KV: Bringing Inclusivity to the World of Fashion

Kontroversial is streetwear that strives to create change and allow everyone to be their most authentic selves. Our gender-neutral clothing features creativity and specialises in unique pieces designed for a lifestyle where no justification is necessary.

Our clothing is for everyone, and therefore, never priced up depending on who is wearing it.

On average, it still costs more to be a woman than a man. Not necessarily because of what women are buying, or how much they are buying of it, but because feminine-branded products that are aimed at women are often more expensive, and women are expected to spend more money on things that men are not.


Equality Tee - Back Design

Then there’s the gender pay gap, which sees full-time workers who are women earning on average 8.9% less than their counterparts who are men. The gender pay gap is even bigger for women of colour. According to recent research available by the Fawcett Society and Manchester University, for Bangladeshi and Pakistani women, the aggregate gender pay gap with White British men stands at 26.2%, while for Black African, women the gap is 19.6%.

It is also widely known that feminine hygiene products are often marked at a higher price point than like-for-like products which are aimed at a male audience. Often dubbed ‘the pink tax’, several analyses have found that on the UK high street, female branded razors cost 49% more than the male equivalent. Meanwhile, The Times reported that Tesco sold five own-brand ‘female twin-blade disposable razors’ for £1, compared to 10 almost identical blue razors for the same price. Many supermarkets seem to have introduced gender neutral razors since.

And it’s the same across other brands. At Argos, identical children’s scooters are £5 more expensive, just because they’re pink. Levi have also been singled out for costing their 501 jeans at 46% more expensive for women (with the same length leg and waist).

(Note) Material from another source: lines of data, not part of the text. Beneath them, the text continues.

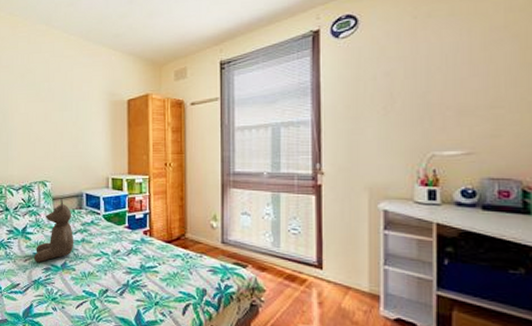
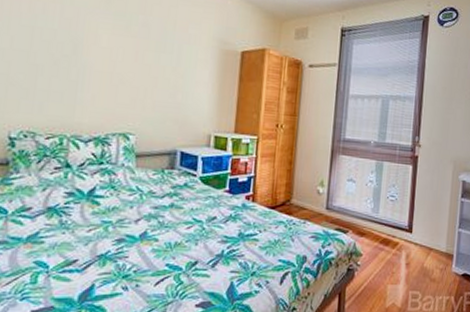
teddy bear: present [33,198,74,263] -> none [101,155,161,233]

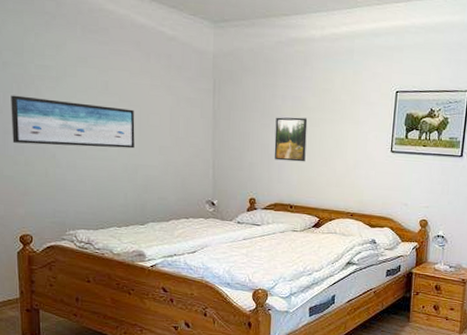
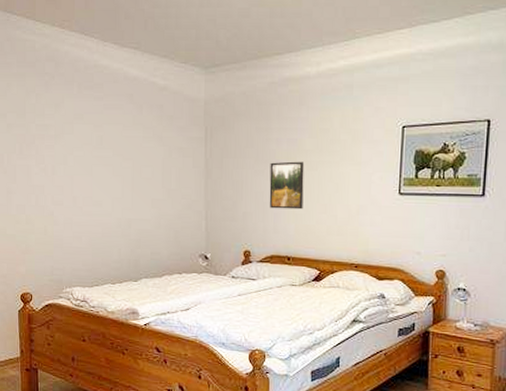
wall art: present [11,95,135,149] -> none [14,155,128,203]

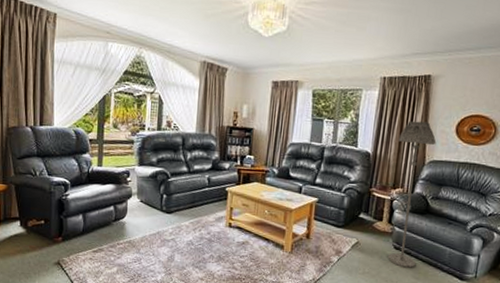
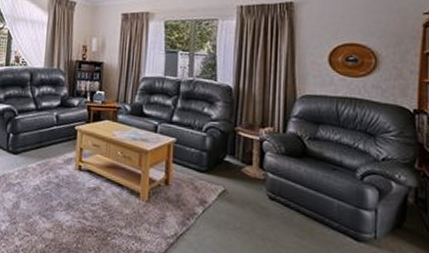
floor lamp: present [388,120,437,268] -> none [262,51,307,224]

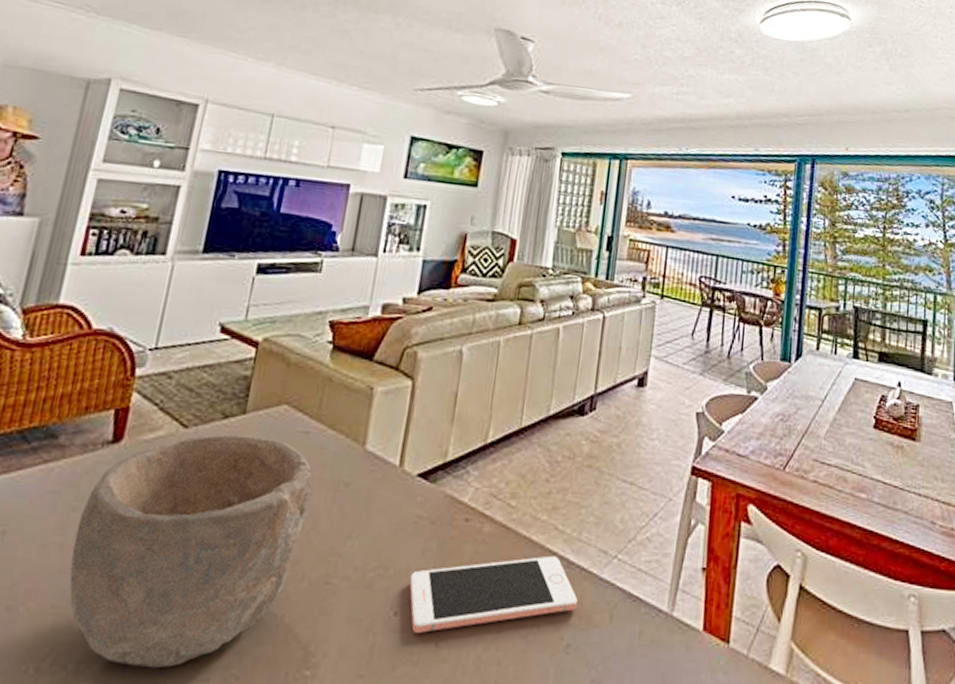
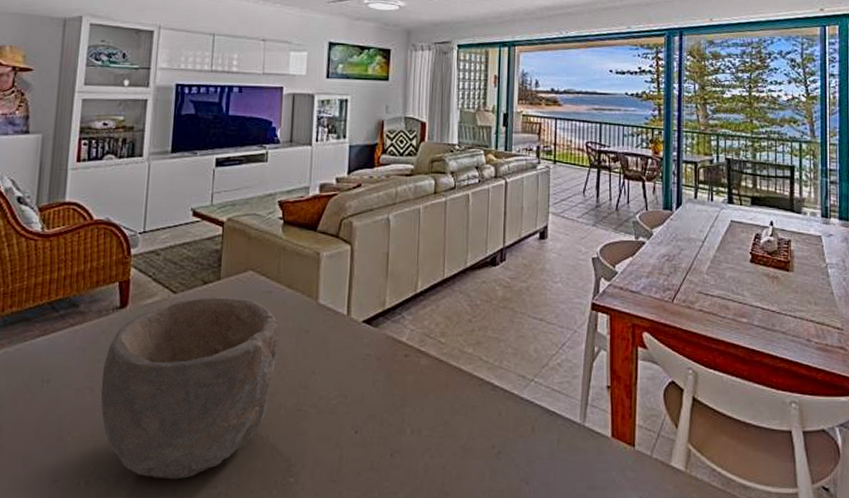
cell phone: present [409,555,578,634] -> none [365,381,504,447]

Across the high street, the same pattern occurs. A women’s roll-sleeve white t-shirt cost £12 in Topshop, compared to a virtually identical item which cost £8 in Topman. In fact, on average, women’s clothing costs nearly 8% more than men’s.

While some discrepancies are often explained away by differences between how men’s and women’s clothes are constructed, retail prices are set by retailers - not manufacturers. Price differences are generally due to business considerations, and because women are generally pushed, or willing, to pay higher prices for their clothing than men.

Drawing on this important need for inclusivity across all genders, shapes, sizes, races and classes, we’re proud to have created a collection of clothing that all genders can wear - and where no product is marked up simply because of who is wearing it.

As a brand, Kontroversial wants to disrupt a generation that fixates on what you should wear and what path you should take. All of our clothing is inspired by real life contexts, as well as aspects of personal life, relationships and reactions to what is going on in the society around us.

Our vision is of a society where clothing is less gender-specific and more focussed on freedom, so that people are not socially charged into wearing what they think they should. Or spending whatever they are unfairly pushed into paying.

For us, to show different genders wearing the same clothes but worn in totally different ways, shows people the variety of possibilities within the same product - while also looking to inspire people to think outside the box of the gender norms and stereotypes that are associated with it.


Unity Tee - Long


Unity Tee

Our goal is to challenge the issues connected with identity and stereotypes, empowering all ages, genre and size.

Our founding and creative director, Kate Friar explains;

“Despite the fact that women are the majority consumers and designers of fashion, it is still men who are at the top running it all.

"The way I see it is that women come into fashion/retail at entry level and work their way up, whereas men get involved with other projects or work, make a lot of money and then enter fashion already on a pedestal.

"This goes back to the inequality of pay, which is something that is still very much a real problem across many industries.

"This is why we, as a brand, are trying to blur that line of the gender stereotype with our clothing, so that everything will always be the same price for everyone, no matter the product.

"If I can design and create clothing that inspires people to be unapologetically true and comfortable within themselves then I would have achieved what I set out to do."